### WRITTEN INSTRUCTION
Can you reproduce the passage on IDA Pro stack variables below word for word, starting at "If you are curious" and ending at "and frame size."?
--- DOCUMENT PASSAGE ---
In May a contest was open on Datarescue’s forum:

http://www.datarescue.com/ubb/ultimatebb.php?/topic/4/375.html

There were some nice tries but nobody guessed it right.

It seems Datarescue will have to repeat the contest with another question

If you are curious to learn the correct answer, please read on.

For IDA Pro a program consists of functions.

A function has many attributes, like the entry point and frame size.

It may also have some locally defined items: labels and stack based variables.

Usually IDA automatically handles the stack variables: it creates stack variable

definitions (stkvars)

and converts the referencing operands into the **stkvar** type. Let’s consider

this source code:

The first sample function has been analyzed perfectly well:

There are three stack variables. They were created by IDA because of very recognizable

stack references in the **ESP+n** form.

I gave the stack variables meaningful names:

**hThread**, **enabled**, and **counter**.

In the green column after the addresses, IDA displays the stack pointer values.

The displayed values represent the difference between the initial value of the stack

pointer at the function entry point and the current value.
--- DATA ---
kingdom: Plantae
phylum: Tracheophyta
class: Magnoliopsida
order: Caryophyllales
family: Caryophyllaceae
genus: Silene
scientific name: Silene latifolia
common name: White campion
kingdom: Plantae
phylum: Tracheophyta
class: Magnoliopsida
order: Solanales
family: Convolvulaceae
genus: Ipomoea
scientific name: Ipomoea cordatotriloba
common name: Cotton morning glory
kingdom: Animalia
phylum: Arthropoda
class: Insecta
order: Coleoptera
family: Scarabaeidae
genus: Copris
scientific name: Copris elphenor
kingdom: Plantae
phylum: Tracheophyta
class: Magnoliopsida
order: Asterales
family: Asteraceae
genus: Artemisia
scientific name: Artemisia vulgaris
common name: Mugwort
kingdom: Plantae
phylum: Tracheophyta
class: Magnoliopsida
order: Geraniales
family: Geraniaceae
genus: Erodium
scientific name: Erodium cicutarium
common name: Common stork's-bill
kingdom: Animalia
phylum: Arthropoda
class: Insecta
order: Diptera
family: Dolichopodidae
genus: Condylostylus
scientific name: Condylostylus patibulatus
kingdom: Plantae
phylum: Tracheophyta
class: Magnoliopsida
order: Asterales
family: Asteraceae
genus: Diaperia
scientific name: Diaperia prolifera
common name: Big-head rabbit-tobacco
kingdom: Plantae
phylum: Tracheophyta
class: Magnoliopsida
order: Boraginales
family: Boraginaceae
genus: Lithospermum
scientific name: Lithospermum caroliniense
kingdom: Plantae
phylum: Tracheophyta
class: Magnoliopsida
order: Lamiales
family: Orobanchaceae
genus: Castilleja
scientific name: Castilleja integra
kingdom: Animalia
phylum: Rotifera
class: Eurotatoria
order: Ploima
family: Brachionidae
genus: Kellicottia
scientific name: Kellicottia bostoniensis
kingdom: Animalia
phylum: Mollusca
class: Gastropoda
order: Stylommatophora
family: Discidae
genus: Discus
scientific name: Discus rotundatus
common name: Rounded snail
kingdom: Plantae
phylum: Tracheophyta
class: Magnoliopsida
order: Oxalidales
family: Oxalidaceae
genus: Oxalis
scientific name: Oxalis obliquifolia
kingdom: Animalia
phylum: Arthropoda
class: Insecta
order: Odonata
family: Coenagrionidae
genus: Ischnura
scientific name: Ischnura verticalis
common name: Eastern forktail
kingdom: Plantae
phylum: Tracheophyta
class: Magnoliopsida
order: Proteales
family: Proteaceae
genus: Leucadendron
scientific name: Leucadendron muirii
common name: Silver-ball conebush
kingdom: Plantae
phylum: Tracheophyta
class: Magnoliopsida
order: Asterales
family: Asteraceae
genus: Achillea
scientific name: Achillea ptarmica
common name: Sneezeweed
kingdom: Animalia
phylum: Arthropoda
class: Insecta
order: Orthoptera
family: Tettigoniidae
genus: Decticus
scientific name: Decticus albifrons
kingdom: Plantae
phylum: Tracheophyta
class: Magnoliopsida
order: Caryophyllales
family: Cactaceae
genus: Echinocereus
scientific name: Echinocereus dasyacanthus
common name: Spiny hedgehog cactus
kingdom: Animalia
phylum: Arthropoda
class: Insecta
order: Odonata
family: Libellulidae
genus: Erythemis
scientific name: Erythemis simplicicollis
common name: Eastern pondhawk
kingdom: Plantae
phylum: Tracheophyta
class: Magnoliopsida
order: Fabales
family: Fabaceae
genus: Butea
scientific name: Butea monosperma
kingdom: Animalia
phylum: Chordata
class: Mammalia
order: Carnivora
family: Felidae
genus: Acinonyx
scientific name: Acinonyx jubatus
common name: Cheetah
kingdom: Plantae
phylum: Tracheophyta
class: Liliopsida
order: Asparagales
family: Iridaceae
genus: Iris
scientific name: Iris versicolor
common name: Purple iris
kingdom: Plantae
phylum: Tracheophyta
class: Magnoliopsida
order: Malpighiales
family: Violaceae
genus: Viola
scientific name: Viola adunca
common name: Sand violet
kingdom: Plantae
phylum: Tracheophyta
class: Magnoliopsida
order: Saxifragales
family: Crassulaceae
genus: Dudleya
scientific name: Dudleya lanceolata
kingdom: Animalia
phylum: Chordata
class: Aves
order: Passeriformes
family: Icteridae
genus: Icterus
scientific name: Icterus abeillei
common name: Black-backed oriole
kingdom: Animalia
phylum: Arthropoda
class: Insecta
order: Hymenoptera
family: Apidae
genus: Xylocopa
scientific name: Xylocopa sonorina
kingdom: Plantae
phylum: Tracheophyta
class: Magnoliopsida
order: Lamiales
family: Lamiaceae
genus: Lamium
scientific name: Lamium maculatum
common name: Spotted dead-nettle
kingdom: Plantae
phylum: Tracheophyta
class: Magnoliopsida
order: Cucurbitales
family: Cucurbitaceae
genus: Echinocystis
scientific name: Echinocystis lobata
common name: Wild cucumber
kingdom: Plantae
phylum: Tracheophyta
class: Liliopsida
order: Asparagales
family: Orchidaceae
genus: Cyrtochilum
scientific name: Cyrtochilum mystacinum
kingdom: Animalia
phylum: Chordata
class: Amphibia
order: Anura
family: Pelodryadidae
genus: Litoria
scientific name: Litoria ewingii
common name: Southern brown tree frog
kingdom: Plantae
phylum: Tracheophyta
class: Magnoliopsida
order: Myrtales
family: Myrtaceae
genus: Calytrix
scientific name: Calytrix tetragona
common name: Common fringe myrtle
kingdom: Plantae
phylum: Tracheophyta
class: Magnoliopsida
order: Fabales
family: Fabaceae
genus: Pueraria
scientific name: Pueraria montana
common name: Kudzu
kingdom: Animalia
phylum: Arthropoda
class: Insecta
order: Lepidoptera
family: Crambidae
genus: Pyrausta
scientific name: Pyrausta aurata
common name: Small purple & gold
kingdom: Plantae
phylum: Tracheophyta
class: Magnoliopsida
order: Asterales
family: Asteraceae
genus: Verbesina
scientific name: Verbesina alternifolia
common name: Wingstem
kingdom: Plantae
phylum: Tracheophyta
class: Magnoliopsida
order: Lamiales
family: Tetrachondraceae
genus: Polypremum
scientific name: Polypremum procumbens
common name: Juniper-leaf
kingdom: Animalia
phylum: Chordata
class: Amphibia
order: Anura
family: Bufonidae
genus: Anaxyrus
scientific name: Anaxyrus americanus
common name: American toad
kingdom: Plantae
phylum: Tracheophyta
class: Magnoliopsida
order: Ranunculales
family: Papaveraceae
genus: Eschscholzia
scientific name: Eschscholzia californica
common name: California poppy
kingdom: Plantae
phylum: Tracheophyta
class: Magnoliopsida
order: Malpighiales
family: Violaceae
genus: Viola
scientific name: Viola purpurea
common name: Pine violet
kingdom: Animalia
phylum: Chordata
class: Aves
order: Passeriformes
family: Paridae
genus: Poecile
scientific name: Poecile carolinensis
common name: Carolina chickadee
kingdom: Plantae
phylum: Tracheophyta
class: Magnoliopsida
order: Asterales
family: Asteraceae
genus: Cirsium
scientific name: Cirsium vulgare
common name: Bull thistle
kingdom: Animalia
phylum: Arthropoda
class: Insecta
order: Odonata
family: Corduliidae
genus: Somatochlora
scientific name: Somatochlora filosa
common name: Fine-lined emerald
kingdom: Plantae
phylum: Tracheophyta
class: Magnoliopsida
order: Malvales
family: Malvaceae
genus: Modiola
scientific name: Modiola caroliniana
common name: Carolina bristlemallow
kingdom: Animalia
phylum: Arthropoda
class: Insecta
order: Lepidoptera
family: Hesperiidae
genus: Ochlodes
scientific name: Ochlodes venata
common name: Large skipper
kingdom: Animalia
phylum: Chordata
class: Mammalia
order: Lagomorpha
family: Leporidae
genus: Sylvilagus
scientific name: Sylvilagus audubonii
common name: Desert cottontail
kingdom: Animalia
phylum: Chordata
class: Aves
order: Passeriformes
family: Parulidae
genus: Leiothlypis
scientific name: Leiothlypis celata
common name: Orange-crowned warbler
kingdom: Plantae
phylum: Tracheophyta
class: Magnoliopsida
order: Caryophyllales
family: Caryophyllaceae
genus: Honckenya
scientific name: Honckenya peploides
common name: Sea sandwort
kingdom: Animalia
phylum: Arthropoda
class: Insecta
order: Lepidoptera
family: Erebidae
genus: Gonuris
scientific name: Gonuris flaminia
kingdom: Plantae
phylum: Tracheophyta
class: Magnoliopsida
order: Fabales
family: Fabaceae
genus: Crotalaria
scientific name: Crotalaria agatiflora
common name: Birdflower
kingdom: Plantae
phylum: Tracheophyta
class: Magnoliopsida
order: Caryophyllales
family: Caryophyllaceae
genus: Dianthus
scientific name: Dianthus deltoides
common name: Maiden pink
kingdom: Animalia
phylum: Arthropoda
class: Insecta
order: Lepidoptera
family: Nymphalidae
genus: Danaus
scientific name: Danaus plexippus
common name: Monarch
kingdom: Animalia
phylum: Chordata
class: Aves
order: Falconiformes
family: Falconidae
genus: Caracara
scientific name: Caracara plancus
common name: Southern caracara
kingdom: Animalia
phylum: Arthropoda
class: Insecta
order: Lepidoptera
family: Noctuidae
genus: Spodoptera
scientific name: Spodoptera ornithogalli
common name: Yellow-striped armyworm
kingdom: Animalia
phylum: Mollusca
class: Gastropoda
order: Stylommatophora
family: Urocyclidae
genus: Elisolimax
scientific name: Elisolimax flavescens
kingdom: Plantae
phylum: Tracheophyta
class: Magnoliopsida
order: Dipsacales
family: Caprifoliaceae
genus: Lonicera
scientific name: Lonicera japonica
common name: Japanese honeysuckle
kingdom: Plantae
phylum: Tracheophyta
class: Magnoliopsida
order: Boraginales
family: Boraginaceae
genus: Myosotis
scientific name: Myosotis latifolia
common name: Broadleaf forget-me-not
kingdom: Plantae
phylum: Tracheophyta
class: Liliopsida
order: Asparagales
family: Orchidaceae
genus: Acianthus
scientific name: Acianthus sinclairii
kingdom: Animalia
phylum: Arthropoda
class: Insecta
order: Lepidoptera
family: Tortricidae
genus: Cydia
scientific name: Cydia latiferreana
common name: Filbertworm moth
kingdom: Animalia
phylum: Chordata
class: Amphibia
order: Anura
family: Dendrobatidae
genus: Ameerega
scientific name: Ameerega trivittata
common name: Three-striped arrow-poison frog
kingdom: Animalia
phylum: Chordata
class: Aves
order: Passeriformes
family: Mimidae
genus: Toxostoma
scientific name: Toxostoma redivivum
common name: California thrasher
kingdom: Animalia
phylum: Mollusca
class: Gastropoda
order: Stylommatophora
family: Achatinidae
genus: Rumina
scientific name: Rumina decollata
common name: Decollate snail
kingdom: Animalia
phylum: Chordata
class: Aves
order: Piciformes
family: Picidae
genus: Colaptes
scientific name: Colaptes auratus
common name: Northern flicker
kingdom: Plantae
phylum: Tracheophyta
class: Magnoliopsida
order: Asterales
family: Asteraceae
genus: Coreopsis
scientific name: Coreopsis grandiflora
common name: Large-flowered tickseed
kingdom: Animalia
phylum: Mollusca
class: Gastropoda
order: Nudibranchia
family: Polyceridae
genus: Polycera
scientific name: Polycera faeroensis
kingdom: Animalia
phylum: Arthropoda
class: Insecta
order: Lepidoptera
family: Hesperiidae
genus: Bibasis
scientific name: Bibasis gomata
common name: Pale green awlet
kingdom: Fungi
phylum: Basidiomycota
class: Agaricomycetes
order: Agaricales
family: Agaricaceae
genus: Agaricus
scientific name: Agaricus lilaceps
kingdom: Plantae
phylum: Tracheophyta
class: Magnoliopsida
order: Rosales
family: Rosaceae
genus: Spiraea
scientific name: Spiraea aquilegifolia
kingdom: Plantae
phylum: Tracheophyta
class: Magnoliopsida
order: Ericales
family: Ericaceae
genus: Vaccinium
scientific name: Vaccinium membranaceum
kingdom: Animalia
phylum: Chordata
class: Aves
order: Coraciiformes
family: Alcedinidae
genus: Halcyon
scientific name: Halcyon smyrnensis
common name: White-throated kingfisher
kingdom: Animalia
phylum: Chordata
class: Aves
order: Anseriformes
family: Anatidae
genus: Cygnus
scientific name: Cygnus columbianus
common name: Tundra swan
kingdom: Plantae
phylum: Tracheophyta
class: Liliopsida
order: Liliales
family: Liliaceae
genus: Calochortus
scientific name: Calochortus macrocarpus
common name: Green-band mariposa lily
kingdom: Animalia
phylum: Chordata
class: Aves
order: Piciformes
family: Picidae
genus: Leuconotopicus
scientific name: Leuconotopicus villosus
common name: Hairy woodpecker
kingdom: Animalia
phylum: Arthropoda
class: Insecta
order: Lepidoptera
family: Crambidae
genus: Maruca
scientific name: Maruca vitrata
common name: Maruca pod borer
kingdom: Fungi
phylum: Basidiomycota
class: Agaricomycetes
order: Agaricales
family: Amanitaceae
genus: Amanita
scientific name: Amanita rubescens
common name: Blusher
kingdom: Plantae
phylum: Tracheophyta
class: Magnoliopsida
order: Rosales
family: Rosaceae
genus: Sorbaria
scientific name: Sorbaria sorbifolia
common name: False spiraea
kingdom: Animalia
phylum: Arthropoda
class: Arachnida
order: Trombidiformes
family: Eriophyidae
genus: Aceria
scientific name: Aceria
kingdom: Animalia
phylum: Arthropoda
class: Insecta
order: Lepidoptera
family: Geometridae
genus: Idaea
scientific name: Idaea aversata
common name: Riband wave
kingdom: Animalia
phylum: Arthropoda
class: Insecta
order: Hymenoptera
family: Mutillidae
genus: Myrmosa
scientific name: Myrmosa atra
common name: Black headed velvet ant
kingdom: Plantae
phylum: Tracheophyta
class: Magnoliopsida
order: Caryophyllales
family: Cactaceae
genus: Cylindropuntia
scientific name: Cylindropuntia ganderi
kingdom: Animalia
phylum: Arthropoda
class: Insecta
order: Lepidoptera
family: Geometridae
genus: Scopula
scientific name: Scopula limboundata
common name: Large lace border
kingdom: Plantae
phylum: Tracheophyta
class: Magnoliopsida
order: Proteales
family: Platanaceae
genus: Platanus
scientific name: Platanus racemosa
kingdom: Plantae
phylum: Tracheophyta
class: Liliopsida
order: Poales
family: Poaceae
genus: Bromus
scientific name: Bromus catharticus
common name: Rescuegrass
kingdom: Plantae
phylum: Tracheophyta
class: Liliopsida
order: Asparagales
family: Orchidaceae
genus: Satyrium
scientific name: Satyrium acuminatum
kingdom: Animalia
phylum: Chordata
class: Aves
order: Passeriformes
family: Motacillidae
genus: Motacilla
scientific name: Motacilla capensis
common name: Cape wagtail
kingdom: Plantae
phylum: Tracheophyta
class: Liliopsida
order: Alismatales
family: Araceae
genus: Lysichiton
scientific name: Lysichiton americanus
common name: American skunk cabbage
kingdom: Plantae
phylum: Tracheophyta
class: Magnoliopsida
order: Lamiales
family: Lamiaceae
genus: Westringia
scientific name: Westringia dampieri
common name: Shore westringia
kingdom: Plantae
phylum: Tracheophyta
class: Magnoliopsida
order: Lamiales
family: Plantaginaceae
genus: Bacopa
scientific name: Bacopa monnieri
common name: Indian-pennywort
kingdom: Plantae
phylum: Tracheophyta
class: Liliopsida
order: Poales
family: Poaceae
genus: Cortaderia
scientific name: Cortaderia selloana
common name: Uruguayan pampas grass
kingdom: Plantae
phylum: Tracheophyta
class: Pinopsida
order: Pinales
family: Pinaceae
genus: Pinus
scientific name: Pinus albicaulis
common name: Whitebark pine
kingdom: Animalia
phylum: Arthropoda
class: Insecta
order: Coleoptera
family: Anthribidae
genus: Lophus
---
### THE COMPLETED TASK
If you are curious to learn the correct answer, please read on.

For IDA Pro a program consists of functions.

A function has many attributes, like the entry point and frame size.